The obvious irony of this being that Dr. Martin Luther King, who not only dealt with domestic leaders such as Eisenhower, Kennedy, and Johnson, to leaders as far away as India's Jawaharlal Nehru, lived modestly. When King campaigned for poor people in Cleveland and Chicago, he lived among them in the slums and ghettos of those cities. Jonathan Alter writes:

On Jan. 26, 1966, King, his wife, Coretta, and their four children moved into a third-floor walk-up at 1550 South Hamlin in North Lawndale, by then known as "Slumdale." Once a middle-class Jewish neighborhood, the area had filled up with blacks streaming north after World War II. The entryway of the building on Hamlin was used as a toilet by the neighborhood, and the apartment was tiny. "You had to go through the bedrooms to get to the kitchen," Coretta remembered. The landlord had quickly slapped a coat of paint on the apartment when he learned the identity of his new tenants (originally signed up under a false name), but it didn't help much.

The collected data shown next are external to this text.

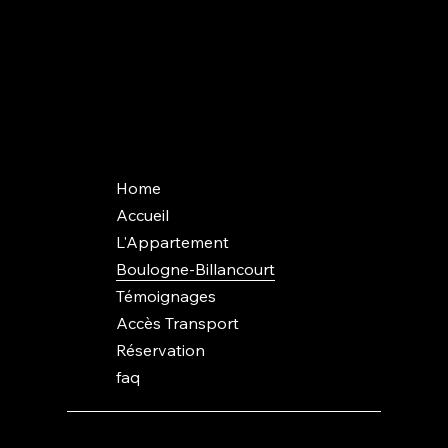
Nous contacter
+33 6 19 44 03 13
quay2seine@gmail.com
Home
Accueil
L'Appartement
Boulogne-Billancourt
Témoignages
Accès Transport
Réservation
faq
© 2025 Quai2Seine. All rights reserved.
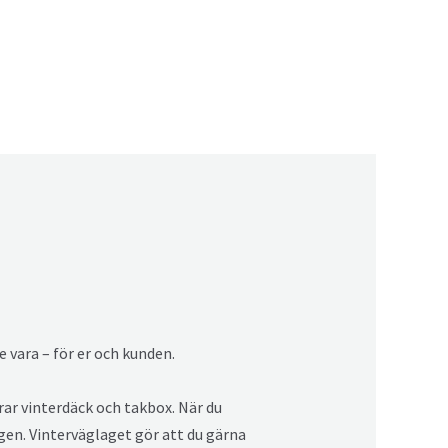
e vara – för er och kunden.
rar vinterdäck och takbox. När du
gen. Vinterväglaget gör att du gärna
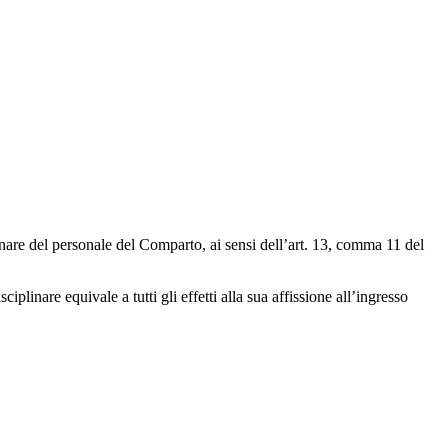
nare del personale del Comparto, ai sensi dell’art. 13, comma 11 del
plinare equivale a tutti gli effetti alla sua affissione all’ingresso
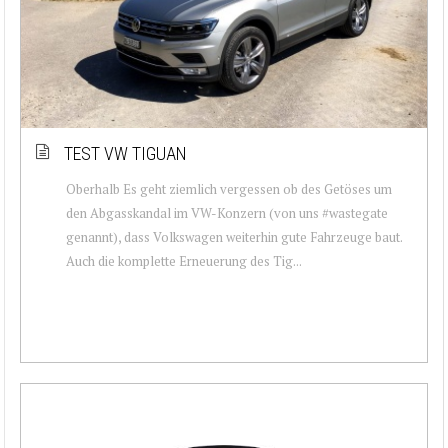
TEST VW TIGUAN
Oberhalb Es geht ziemlich vergessen ob des Getöses um
den Abgasskandal im VW-Konzern (von uns #wastegate
genannt), dass Volkswagen weiterhin gute Fahrzeuge baut.
Auch die komplette Erneuerung des Tig...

Thus, New Birth's hosting of Coretta King's funeral doesn't really sit well with me.

With that said, I completely understand why New Birth was selected as the site for Ms. King's funeral service. Not only is Bernice King an associate minister at the church but it has a seating capacity of 10,000. New Birth is certainly a logical choice. But that doesn't mean I have to be 100 percent comfortable with that reality. It just saddens me that the last real bearer of Dr. King's legacy is no longer with us. Her children, as much as they may work to preserve the name of their father, did not and could not have the type of intimate relationship with him that their mother did. Her intimacy with Dr. King gave her a level of understanding about his mission that none of us could ever imagine.

And that's the real tragedy in all this. Of the current and former presidents, dignitaries, national and world leaders, and in general, people in a position of power, all of whom are expected to attend Ms. King's funeral on Tuesday, how many are even familiar enough with her husband's life's successes and failures to honestly say that they are working to make the world as he envisioned it? Because I fear that after all of this week's pomp and circumstance, it will be business as usual, only to once again be gift wrapped in feel good rhetoric every 3rd Monday of January.

Don't get me wrong. I will still try to attend the viewing on Tuesday morning (the funeral doesn't actually begin until noon), but all of this will certainly be at the back of my mind.